Workforce development
The management textbooks suggest a synergy between economic development — the creation of jobs in a geographical area – and workforce development — a range of activities, policies and programs employed by geographies to create, sustain and retain a viable workforce that can support current and future business and industry.
“Investing in our people” will engender a more sympathetic public response than giving tax breaks to outsiders willing to make job-creating investments in our community ever will.
The mission of the Office of Strategic Workforce Development (OSWD) within Empire State Development is to ensure that “New Yorkers have access to the quality training they need to truly meet business needs and succeed in the economy.” Among other things, OSWD provides capital grants to help providers to enhance their facilities and programming.
Ulster County has applied for a million-dollar state grant to help bring the Sustainable Ulster Workforce Innovation Center at iPark 87 closer to reality.
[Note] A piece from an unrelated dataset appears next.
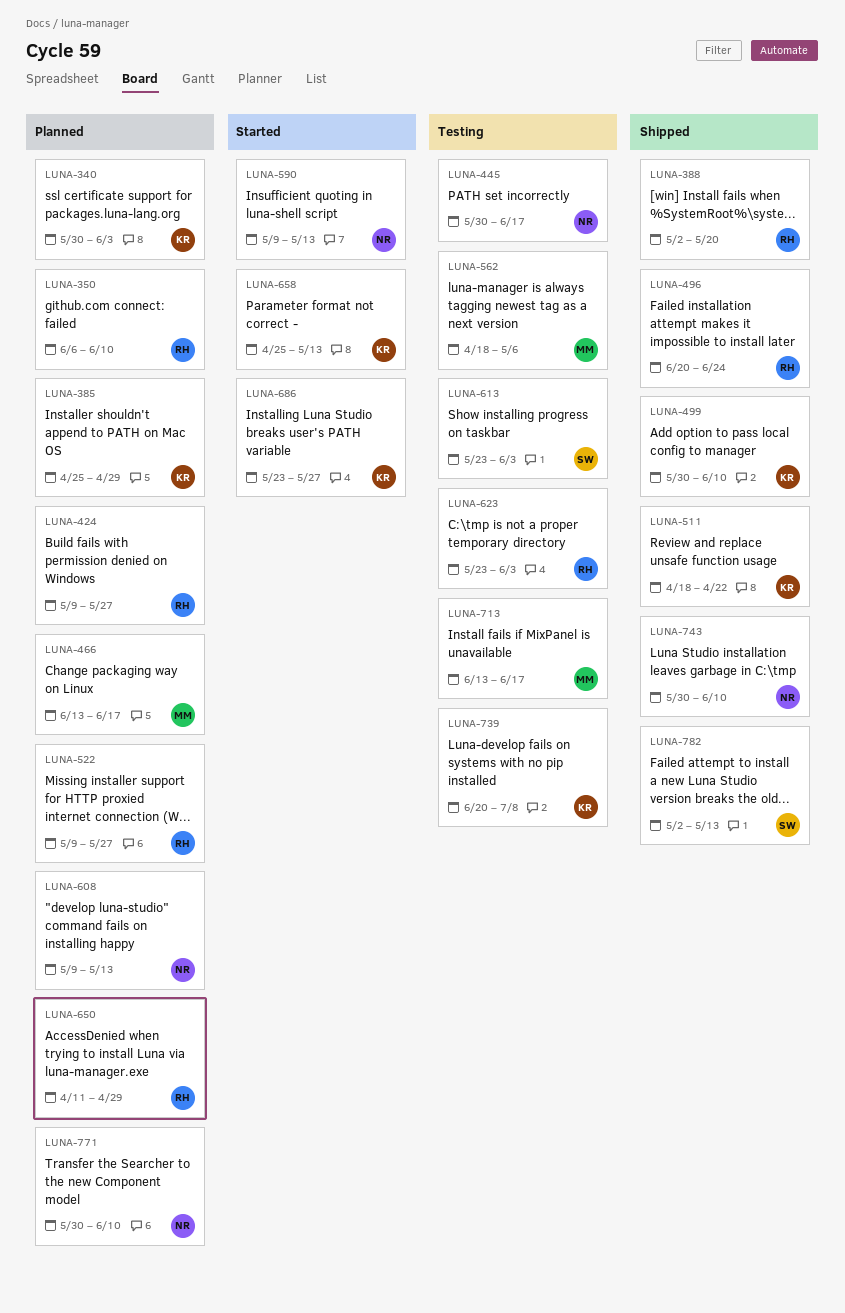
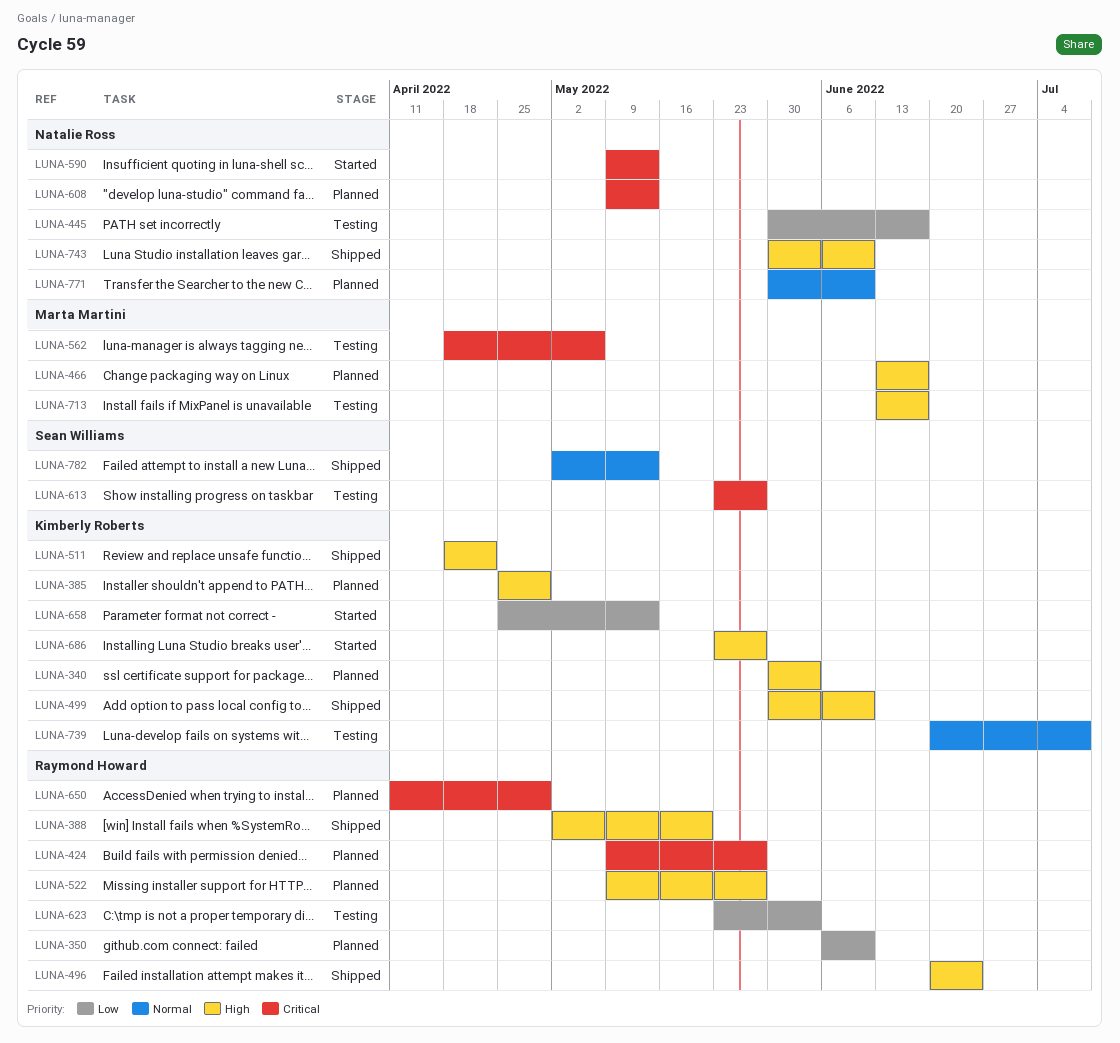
LUNA-613, due: Jun 3 -> May 27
Metzger noted the support of free public transportation, on-site childcare, and county mental-health services,
The image of BOCES as providing dead-end technical training for kids who weren’t college material dies hard. Nationally, more BOCES students now go on to college than don’t.
“I hope to foster innovation to address the shifts needed in the traditional educational model to ensure all learners have what they need to succeed,” said Jonah Schenker at the time of his appointment as Ulster BOCES superintendent. He now sees the proposed move to iPark 87 as “allowing BOCES to partner with businesses for mentoring programs, hands-on classes, and instructional platforms that would otherwise require more complicated transportation logistics.”
Supporters of the visionary project at iPark 87 see what it intends to accomplish not as an end in itself but as a beginning. Jen Metzger noted the support of free public transportation, on-site childcare, and county mental-health services.
“When we think about workforce development, we can’t limit our thinking to education and training, internships and apprenticeships,” said Metzger at the mid-January county workforce summit. “It’s also about providing the other supports that create the conditions for individuals to succeed… We want to build a resilient, sustainable, thriving Ulster County that leaves no one behind.”